Here are two well-known examples of this strategy in action:

  • IBM (and many others) threw their support behind Linux to commoditize the operating system market. The goal was to break Microsoft’s lock on the PC desktop, or at least prevent Microsoft from extending its desktop dominance to the server room.
  • Google is using Android OS to commoditize the smartphone market. Google doesn’t care about making money from smartphones like Apple or RIM — it only wants to make sure that they guide people to Google online services, particularly search.
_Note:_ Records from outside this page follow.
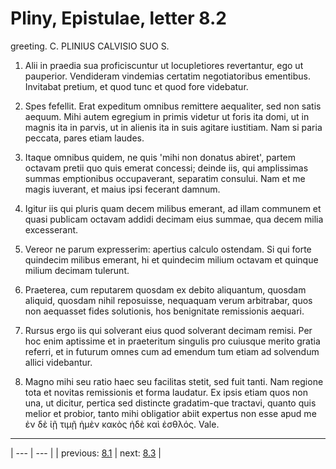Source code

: # Pliny, Epistulae, letter 8.2

greeting. C. PLINIUS CALVISIO SUO S.



1. Alii in praedia sua proficiscuntur ut locupletiores revertantur, ego ut pauperior. Vendideram vindemias certatim negotiatoribus ementibus. Invitabat pretium, et quod tunc et quod fore videbatur.



2. Spes fefellit. Erat expeditum omnibus remittere aequaliter, sed non satis aequum. Mihi autem egregium in primis videtur ut foris ita domi, ut in magnis ita in parvis, ut in alienis ita in suis agitare iustitiam. Nam si paria peccata, pares etiam laudes.



3. Itaque omnibus quidem, ne quis 'mihi non donatus abiret', partem octavam pretii quo quis emerat concessi; deinde iis, qui amplissimas summas emptionibus occupaverant, separatim consului. Nam et me magis iuverant, et maius ipsi fecerant damnum.



4. Igitur iis qui pluris quam decem milibus emerant, ad illam communem et quasi publicam octavam addidi decimam eius summae, qua decem milia excesserant.



5. Vereor ne parum expresserim: apertius calculo ostendam. Si qui forte quindecim milibus emerant, hi et quindecim milium octavam et quinque milium decimam tulerunt.



6. Praeterea, cum reputarem quosdam ex debito aliquantum, quosdam aliquid, quosdam nihil reposuisse, nequaquam verum arbitrabar, quos non aequasset fides solutionis, hos benignitate remissionis aequari.



7. Rursus ergo iis qui solverant eius quod solverant decimam remisi. Per hoc enim aptissime et in praeteritum singulis pro cuiusque merito gratia referri, et in futurum omnes cum ad emendum tum etiam ad solvendum allici videbantur.



8. Magno mihi seu ratio haec seu facilitas stetit, sed fuit tanti. Nam regione tota et novitas remissionis et forma laudatur. Ex ipsis etiam quos non una, ut dicitur, pertica sed distincte gradatim-que tractavi, quanto quis melior et probior, tanto mihi obligatior abiit expertus non esse apud me ἐν δὲ ἰῇ τιμῇ ἠμὲν κακὸς ἠδὲ καὶ ἐσθλός. Vale.



---

| --- | --- |
| previous: [8.1](../8.1/) | next: [8.3](../8.3/) |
The best way to guarantee that is to flood the market with relatively cheap devices that come with Google services built in.

Source here

The latest episode of Microsoft using this strategy comes with their investment into the OpenStreetMap project.  Interestingly, Apple’s latest iPad and Foursquare have both abandoned Google Maps in favour of the open source OpenStreetMap (read the full story here).   With Microsoft’s funding behind them, OpenStreetMap will help commoditize the Map-app market that Google has long since dominated.  This will help pave the way for Bing to drive a bigger wedge into the Map-app world; albeit, the rules of engagement in a commoditized market will be radically different.
In preparation for our next Executive Technology Exchange (email me if you’re interested in attending), we’ve been talking a lot internally about disruptive technologies and disruptive innovation.  We’re seeing a lot of this happening with the introduction of Cloud technologies, service-delivery models for IT etc…  This competitive strategy of commoditizing a dominated market fits the concept of “disruption” really well.  What is exciting for the rest of us as consumers is that these disruptions are forcing the market participants (Google, Microsoft, open source projects) to innovate and evolve in order to stay relevant and profitable.  And that means cool new technology for us.